Le regard qui donne vie

Publié le 06-04-2024

de Cesare Falletti

Quand je regarde mes frères au monastère, ceux qui vivent quotidiennement avec moi dans un espace limité, je ne peux pas m'imaginer dans une « réclusion » : je me sens immergé dans la masse humaine, qui a un visage, une âme, qui se caractérise par trois traits : chacun est pauvre avec sa propre pauvreté et cette pauvreté devient la possibilité de vivre ensemble dans le lent et fatiguant travail d'avoir une seule âme et un seul cœur. Nous sommes unis grâce aux vides qui sont des portes ouvertes pour accueillir les autres. La pauvreté est une source de faim.
Aujourd’hui, dans notre monde occidental, nous n’avons pas faim de pain, mais de regards bienveillants et affectueux qui reconnaissent en vous une personne digne d’être accueillie et estimée comme vous l’êtes, une personne dont les valeurs sont appréciées.

Le deuxième trait est donc que chacun a sa propre beauté originelle, reflet de la splendeur de Dieu, qui n'a pas considéré cette splendeur comme une propriété privée qui ne peut être partagée, mais comme une source de communion qui s'étend à l'infini. Chaque personne porte en elle une beauté qui le rend semblable à Dieu, même si dans sa pauvreté il cache parfois plus, parfois moins, cette beauté et cette similitude avec tout ce qui a défiguré l'homme et qu'il faut sauver.

Le troisième trait est que chacun a une faim inextinguible, une faim d’être aimé et de pouvoir aimer. Cette faim est un tourment, mais elle sait aussi nous rendre joyeux pour ce que nous recevons déjà, mais elle ne nous laisse jamais satisfaits.
Le véritable progrès de la personne humaine réside dans ces deux choses réunies : être heureux et joyeux en toutes circonstances, mais désirer toujours quelque chose de plus, ou plutôt quelque chose de mieux. Ce désir est une pauvreté acceptée, qui n'écrase ni ne paralyse.
Au contraire, cela stimule la croissance. L'humilité nous rend heureux, la grandeur de notre nature nous donne soif de plus.

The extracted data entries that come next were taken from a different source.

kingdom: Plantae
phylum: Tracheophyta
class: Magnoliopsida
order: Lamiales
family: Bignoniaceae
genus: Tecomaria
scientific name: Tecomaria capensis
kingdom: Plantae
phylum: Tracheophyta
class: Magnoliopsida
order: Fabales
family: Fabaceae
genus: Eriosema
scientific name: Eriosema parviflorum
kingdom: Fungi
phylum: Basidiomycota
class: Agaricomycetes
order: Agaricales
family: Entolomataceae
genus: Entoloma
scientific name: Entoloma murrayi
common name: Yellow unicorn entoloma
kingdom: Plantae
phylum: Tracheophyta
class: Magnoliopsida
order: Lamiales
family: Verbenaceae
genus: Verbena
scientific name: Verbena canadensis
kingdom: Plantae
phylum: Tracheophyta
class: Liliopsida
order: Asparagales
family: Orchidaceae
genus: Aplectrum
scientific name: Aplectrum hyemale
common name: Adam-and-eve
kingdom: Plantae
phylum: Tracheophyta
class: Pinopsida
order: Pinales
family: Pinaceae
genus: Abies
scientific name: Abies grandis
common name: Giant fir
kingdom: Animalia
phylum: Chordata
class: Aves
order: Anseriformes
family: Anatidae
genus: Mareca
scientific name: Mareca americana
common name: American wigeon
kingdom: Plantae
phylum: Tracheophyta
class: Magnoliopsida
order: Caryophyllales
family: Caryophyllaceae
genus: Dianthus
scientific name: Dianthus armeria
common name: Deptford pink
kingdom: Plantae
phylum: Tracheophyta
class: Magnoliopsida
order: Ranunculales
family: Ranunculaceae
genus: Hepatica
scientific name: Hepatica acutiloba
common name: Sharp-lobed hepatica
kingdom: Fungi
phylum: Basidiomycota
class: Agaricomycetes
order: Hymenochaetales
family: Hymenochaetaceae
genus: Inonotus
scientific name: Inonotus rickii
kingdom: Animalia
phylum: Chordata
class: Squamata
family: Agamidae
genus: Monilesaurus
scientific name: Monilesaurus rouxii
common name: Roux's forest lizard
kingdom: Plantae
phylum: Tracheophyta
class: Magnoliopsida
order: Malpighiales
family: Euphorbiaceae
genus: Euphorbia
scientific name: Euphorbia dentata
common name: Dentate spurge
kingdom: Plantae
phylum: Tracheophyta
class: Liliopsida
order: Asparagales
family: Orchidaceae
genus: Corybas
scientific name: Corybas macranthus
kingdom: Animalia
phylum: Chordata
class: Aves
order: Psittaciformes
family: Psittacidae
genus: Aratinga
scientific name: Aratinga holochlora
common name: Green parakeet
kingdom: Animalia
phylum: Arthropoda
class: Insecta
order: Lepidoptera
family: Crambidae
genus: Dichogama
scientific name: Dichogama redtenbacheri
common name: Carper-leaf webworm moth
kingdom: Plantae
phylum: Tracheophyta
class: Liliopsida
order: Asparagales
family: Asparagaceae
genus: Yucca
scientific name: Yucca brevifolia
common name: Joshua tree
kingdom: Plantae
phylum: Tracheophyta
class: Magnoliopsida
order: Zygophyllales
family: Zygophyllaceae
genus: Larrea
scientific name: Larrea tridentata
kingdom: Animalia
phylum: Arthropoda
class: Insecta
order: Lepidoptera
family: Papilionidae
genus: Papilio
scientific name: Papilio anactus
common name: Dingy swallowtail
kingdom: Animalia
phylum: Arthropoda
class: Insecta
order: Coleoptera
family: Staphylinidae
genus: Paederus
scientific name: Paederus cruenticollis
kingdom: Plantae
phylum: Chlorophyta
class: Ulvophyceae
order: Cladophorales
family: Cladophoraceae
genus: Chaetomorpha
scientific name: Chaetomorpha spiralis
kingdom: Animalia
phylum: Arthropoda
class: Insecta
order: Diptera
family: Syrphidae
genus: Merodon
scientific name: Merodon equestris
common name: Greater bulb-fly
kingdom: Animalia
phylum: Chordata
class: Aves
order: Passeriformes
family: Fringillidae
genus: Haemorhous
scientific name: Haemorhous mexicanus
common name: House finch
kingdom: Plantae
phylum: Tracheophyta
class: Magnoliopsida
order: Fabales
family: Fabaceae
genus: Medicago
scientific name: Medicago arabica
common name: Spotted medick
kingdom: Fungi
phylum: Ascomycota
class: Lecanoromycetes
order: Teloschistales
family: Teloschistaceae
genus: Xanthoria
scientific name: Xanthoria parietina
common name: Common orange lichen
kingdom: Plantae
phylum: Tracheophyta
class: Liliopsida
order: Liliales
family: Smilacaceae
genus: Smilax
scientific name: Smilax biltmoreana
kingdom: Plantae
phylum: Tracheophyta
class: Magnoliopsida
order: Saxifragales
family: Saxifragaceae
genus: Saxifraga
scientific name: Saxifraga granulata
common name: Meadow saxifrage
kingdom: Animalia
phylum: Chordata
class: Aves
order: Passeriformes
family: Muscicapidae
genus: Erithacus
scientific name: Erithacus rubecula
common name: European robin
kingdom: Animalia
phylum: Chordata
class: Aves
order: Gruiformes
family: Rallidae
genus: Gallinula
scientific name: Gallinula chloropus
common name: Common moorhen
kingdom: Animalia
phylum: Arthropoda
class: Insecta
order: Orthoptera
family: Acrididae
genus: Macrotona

Nous avons tous besoin d'être aimés et nous avons faim d'amour : si nous n'en recevons pas ne serait-ce qu'une miette, nous dépérirons jusqu'à notre mort. Nous devons nous en souvenir lorsque nous regardons chacun de nos frères et sœurs : leur vie dépend aussi de chacun de nous, que nous puissions donner au moins une miette d'amour, même si nous ne pouvons rien faire d'autre. Notre pauvreté risque de nous faire honte et au lieu de donner cette miette d'amour, peut-être juste un regard souriant, un salut affectueux, une reconnaissance de la personne, nous tournons la tête et faisons semblant de ne pas voir. On ne passe pas devant un pauvre en lui demandant l'aumône sans lui donner un signe de reconnaissance, un salut, une parole, même si l'on ne peut ou ne veut rien donner.
La chose la plus contraire à l'amour n'est pas la haine, mais l'indifférence, qui annule l'autre, ne le fait pas exister et le laisse affamé de tout signe qui reconnaît sa présence.

Je parlais de ma communauté : le juste équilibre entre solitude et communion fraternelle n'est pas facile.
La Règle parle de silence, mais aussi de charité fraternelle, elle parle de discrétion, mais évangéliquement aussi du fait d'être vivant pour tous et pas seulement pour sa propre perfection. Le mépris est un tueur aux mains propres. Mais le cœur ne l’est pas.

Lorsque l'on se retrouve face à une personne qui semble méchante, violente ou du moins qui ne respecte pas les règles sociales, il faut toujours se demander si elle est aimée, si le regard que l'on pose sur elle est accueillant et prêt à aider, à guérir les blessures, si sa solitude n'est pas cachée dans cette transgression qui nous dérange. Ceux qui ont sauvé de nombreux jeunes ou même des criminels âgés l’ont fait davantage avec leur regard qu’avec leurs œuvres.